China Resources Enterprise pulls back after being uncomfortable on price, according to a source, although it is possible the state-backed company may re-join the process at a later stage.
ParknShop is mainly a Hong Kong business but it also has a presence on the mainland, where operates about 65 stores.
ParknShop is mainly a Hong Kong business but it also has a presence on the mainland, where operates about 65 stores.

State-backed China Resources Enterprise has pulled back on its ParknShop bid, according to a source familiar with the matter.

“The company could not get comfortable with the valuation and price,” the source said. According to reports, Hutchison Whampoa is asking about $3 billion-$4 billion for its ParknShop supermarket chain.

However, given the fluid nature of the deal process - where bidders come and go - it is possible that  the company may re-join the process at a later stage.

CRE last week signed a joint venture with UK retailer Tesco to combine their Chinese retail operations. As part of the agreement, Tesco will combine its 134 Chinese stores with CRE’s Vanguard business, which has nearly 3,000 stores on the mainland and Hong Kong. 

ParknShop is mainly a Hong Kong business but it also has a presence on the mainland, where it operates about 65 stores.

Hutchison Whampoa, which is controlled by Li Ka-shing, Hong Kong's richest man, undertook a strategic review of its ParknShop chain a few months back.

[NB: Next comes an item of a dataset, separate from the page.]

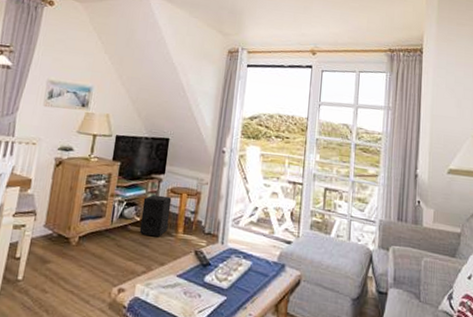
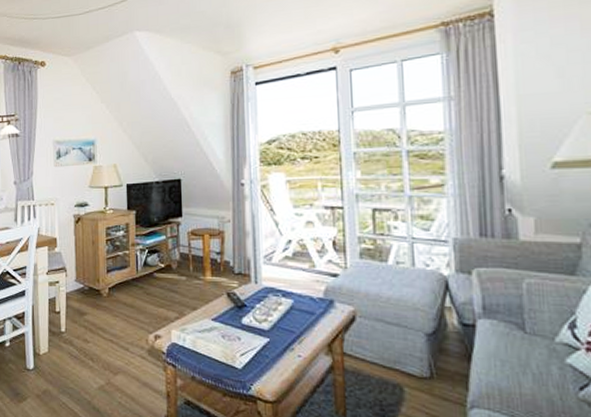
speaker: present [139,194,172,237] -> none [164,239,195,282]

As part of that review, it invited bids from parties.

Private equity players had put in bids at an earlier stage but had dropped out from the process as their bids were low. Other bidders include Aeon, Woolworths and CP Group, which has teamed up with Carlyle.

Bank of America Merrill Lynch and Goldman Sachs are advising Hutchison Whampoa.

A Hutchison Whampoa spokesman said that the company does not comment on market speculations. CRE could not be reached for comment.